A lack of boundaries looks like this:
“Hey, Kim. Can you do me this favor?”
Shit. I’ve got fifty million things to do, I’m late for my appointment, the pot on the stove just boiled over and I haven’t brushed my teeth yet today.
“Absolutely!”
Having boundaries looks like this:
“Hey, Kim. Can you do me a favor?”
“Actually, no. I’m late for an appointment and I have to brush my teeth. By the way, can you clean up that mess on the stove?”
But salient boundaries are easy to see, and Allan and I crossed the line. The thing was, whether real or contrived, Allan’s
regret made me like him even more, and that made losing him all the more tragic.
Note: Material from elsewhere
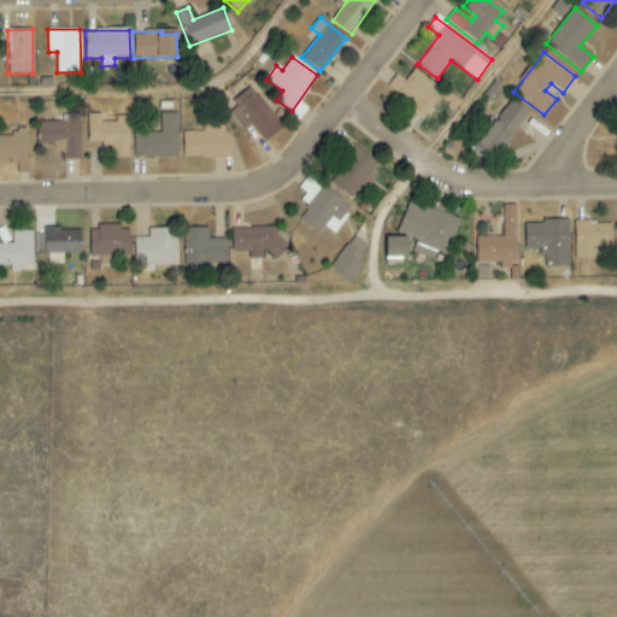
[(413,105),(410,111),(422,119),(413,130),(429,142),(458,100),(413,69),(405,81),(395,74),(387,86),(413,105)]
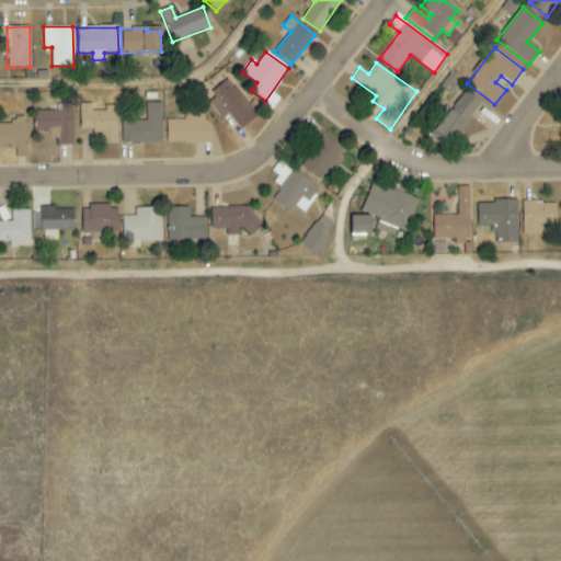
[(213,93),(216,98),(209,104),(221,118),(227,113),(240,129),(258,115),(229,80),(213,93)]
I replayed our night together a thousand times in my head over the years, and often hoped he would call. Even though we only had sex that one night, I could never get it out of my mind and no one has compared with him since. But I didn’t see or hear from him until the night I called him seven years later when my loneliness turned to selfishness. I hoped he would remember me. I hoped he wasn’t seeing anyone.
I hoped that, maybe, he’d want to get high.
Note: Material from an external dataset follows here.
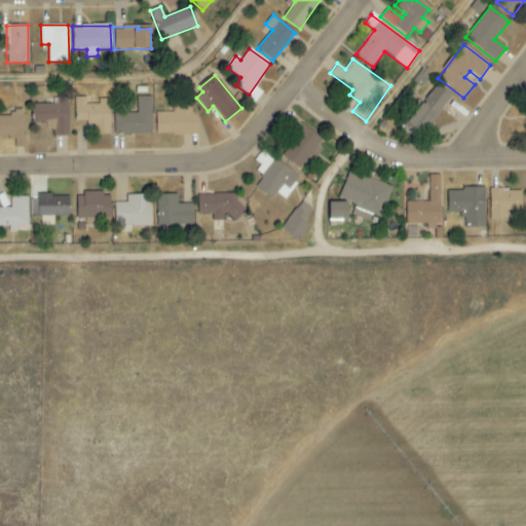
[(419,135),(450,96),(435,83),(404,121),(419,135)]
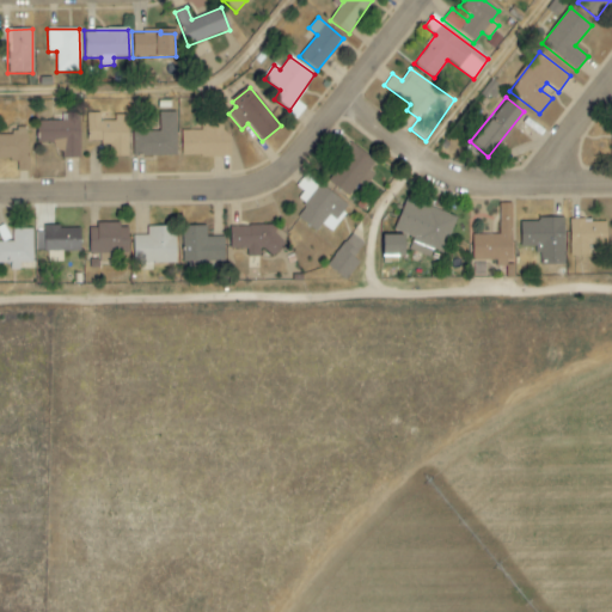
[(127,155),(127,116),(114,115),(114,121),(101,121),(101,114),(87,112),(86,144),(111,144),(110,155),(127,155)]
“I’m good, I’m good. I talked to your wife, well, ex-wife I understand, and she gave me your number. She said she thought you would want to hear from me.”
“I can’t believe she did that, but I’m so glad she did! Are you in Boise? What are you doing these days?”
“I’m in Boise, yeah. Not doing much. Same old thing I guess. What about you? Are you still in Boise?”
“When I’m home I am. Right now I’m in Florida.”
“What? What the hell are you doing in Florida?”
He laughed. “I drive long haul. I’m only in Boise for a few days a month between runs.”
“Are you driving now? I don’t want to bother you.”
“No, I’m at a truck stop. Just about to get a couple hours sleep.” I closed my eyes and tried to imagine him in the cab of an eighteen-wheeler, at night, in a truck stop parking lot talking to me on his cell phone. “I’m watching the lot lizards.”
“The what?”
“The lot lizards. They’re at every truck stop.” I envisioned some kind of iguana or gecko. I didn’t understand why he would be watching them. I figured there must be some kind of invasion of them, like locusts, and I felt better thinking of him sitting high up in his truck.
“What are you talking about, Allan?”
“The lot lizards.” He repeated. “They’re at every truck stop.” All I could see was a torn up, redneck version of a giant iguana: The kind that haunted trailer parks and cut their teeth on lawn furniture. I could understand why he would be watching them. I was morbidly fascinated, and I was almost three thousand miles away. I wasn’t sure of the extent of the invasion in Florida, but I felt better knowing he was safe in his truck, out of reach of the
gnashing teeth of the wild beasts.
“Really? Are there a lot of them?”
“Oh,
God
.
They’re everywhere. Every truck stop. They’re interesting to watch, though. I’m just sitting here smoking and watching them before I catch some sleep.”
“I’m sorry. I didn’t mean to...I can let you go if you’re tired.”
“No way! I’m glad you called. Don’t you dare hang up on me now.”